Budapest Festival Orchestra
Uncategorized October 28, 2013


The Festival Orchestra’s performance on 13 October in the Millenáris Theatre, as part of their midnight concert series, created a stir that even reached the editorial team of The New York Times (

Those who live at night, or at least go to bed late, enjoyed a special debut. Iván Fischer, who has recently been deemed by the German Klassik Radio to be one of the ten best conductors in the world, also premiered an opera at his composer’s evening, held in Hungary for the first time. Rumour has it that only these audiences will be able to enjoy The Red Heifer, a one-act opera about the Tiszaeszlár blood libel, because the composer does not plan to perform it anytime in the future.

As an introduction, the artist impressed us with his piece entitled Tsuchigumo, meaning The Earth Spider (sic), which has already been performed outside Hungary. The story about the mystical arthropod is an almost twenty-minute-long version of the Noh theatre’s well-known drama infused into a kabuki, which is, indeed, a masterpiece of art. The impressive performance of the dancer impersonating the spider made the satiric scene perfect, which was full to the brim of marvellous musical ideas, quotations and references. The effect was heightened by the chorus reminiscent of revolutionary songs recited by the actors gathered to celebrate the triumph over evil, whose deeply ironic tone was a phenomenal success.

Iván Fischer has long been occupied with the 19th-century story of the Jewish men accused of having ritually murdered the Christian Eszter Solymosi, he tried in vain to compose an opera about it several times, until Tiszaeszlár became inevitably topical. He was not so much concerned with the lawsuit itself, but rather the spiritual mystery, as he explained it to the audiences, even sitting on beanbags, before the chamber opera entitled The Red Heifer started.
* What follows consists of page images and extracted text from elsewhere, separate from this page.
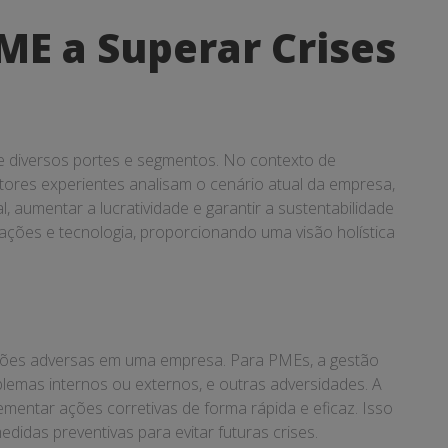
ME a Superar Crises
de diversos portes e segmentos. No contexto de
tores experientes analisam o cenário atual da empresa,
, aumentar a lucratividade e garantir a sustentabilidade
ações e tecnologia, proporcionando uma visão holística
tuações adversas em uma empresa. Para PMEs, a gestão
lemas internos ou externos, e outras adversidades. A
lementar ações corretivas de forma rápida e eficaz. Isso
idas preventivas para evitar futuras crises.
Then a barefooted tow-headed girl with a ponytail appeared on stage, walking a red paper-mâché cow and singing in a trilling voice. At the end of the first scene, all the life-size puppet animal from the Old Testament did was tread on Eszter’s toes, but this started an avalanche – invisible for the time being. The audience found themselves in the middle of a still boisterous (and already long enough) scene with cheerful dancing in the Red Cow Inn, known from Gyula Krúdy’s novel (who also appeared on the scene), where a boy with earlocks in a black kaftan loitered among the roisterous young people wistfully – this was Móric, who would later betray his people and even renounce his Judaism. Then the innkeeper’s wife appeared, a woman famous for her shaggy red hair sticking out in all directions (namesake of the inn), and overwhelmed the obstreperous crowd and us listeners with her virtuoso aria. The grotesque and ironic tone insinuated a tragedy. Eszter’s disappearance and Móric’s confession in the form of a rap set the scene for the blood libel, the boy’s father and brothers were handcuffed.

In the most dignified scene of the opera, Lajos Kossuth showed up by protesting against anti-Semitism. The red cow on the meadow sang about catharsis. Jewish men were cleared of the charge, and the father got on the construction imitating a train without a word. He embraced his traitorous son.

For a minute there, we were all on that train.